Her heart jumped with a ge-deng, dropping downwards for no reason; she didn’t know, either, whether it was the lack of oxygen underground, or if she’d stood up too suddenly, and when she stood up, she was unexpectedly a bit too dizzy.

A Yin wanted to rush to move forward and support her, but saw Li Shiyi raise a hand, placing her hand on the arm of Song Shijiu, who was the first to take a step to meet her.

Li Shiyi raised a hand and rubbed the space between her brows; from the time she’d entered the tomb, there had been a not too good twisting feeling; this sort of twisting feeling’s origin, she couldn’t say, only that, all over, there was a flood of a sort of a feeling of something unexpected beyond belief, making her unable to be at ease. She drew a quiet breath, calming her mind, and walked towards the coffin chamber; the coffin chamber was even smaller than she’d imagined, and when the group stood up, would be crowding it to the brim; the cramped, narrowness assaulted the senses with a feeling of oppression, causing Tu Laoyao to hold his breath, striving to draw his stomach in a bit.

The middle of the stone chamber had, indeed, a grave; A Yin drew in a hissing breath, biting her fingers and walked to the side, frowning. “This grave…”

Tu Laoyao cast a glance around; in the past, when he’d went into tombs, the coffins had all been placed on a coffin bed, but this one was, in fact, not the same; right in the centre was a long, square depression, the ancient coffin set into the depression, all sides surrounded by stacked slabs of stone, and then pressed down with a circle of crushed rock of varying sizes.

“What sort of custom is this?” He crouched down and attentively gazed at those stones.

Li Shiyi treaded two steps forward, and said, “Northern Wei design.”

A Yin tilted her head. “The Northern Wei tombs we’ve been in before had a bit of prestige; most of them were in the Pyongsong and Luoyang region; how would one be here in the Yan mountains?”

Li Shiyi shook her head, and fished out her tobacco pipe. “Let’s ask.”

The thin, lustrous opium pipe, set next to the coffin, issued dense smoke; a strange scent gathered and pervaded, whipping up a not easily forgotten past.

Knock on the coffin, ask three questions. One asking for origin, one asking for destination, the third asking for the reason for leaving the hometown and being buried in the Yan mountains, looking across the water to the south of it.

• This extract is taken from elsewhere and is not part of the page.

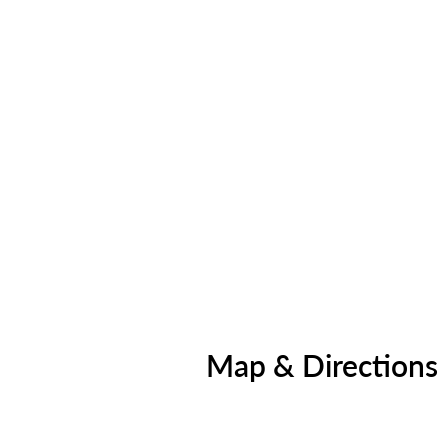
Map & Directions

“From whence did you come?”

“The fourth year of Yongxing,[2] Yucheng.”

“Where is your destination?”

“The twenty-fifth yin department under the Wojiao stone.”

“Who are you?”

“Hua Mulan.”

-

< LAST | HOME | NEXT >

Translator's notes:

[1]: 麻雀虽小,五脏俱全; indicating that though something is small, it’s fully equipped.

[2]: During the reign of Emperor Mingyuan; 413 CE.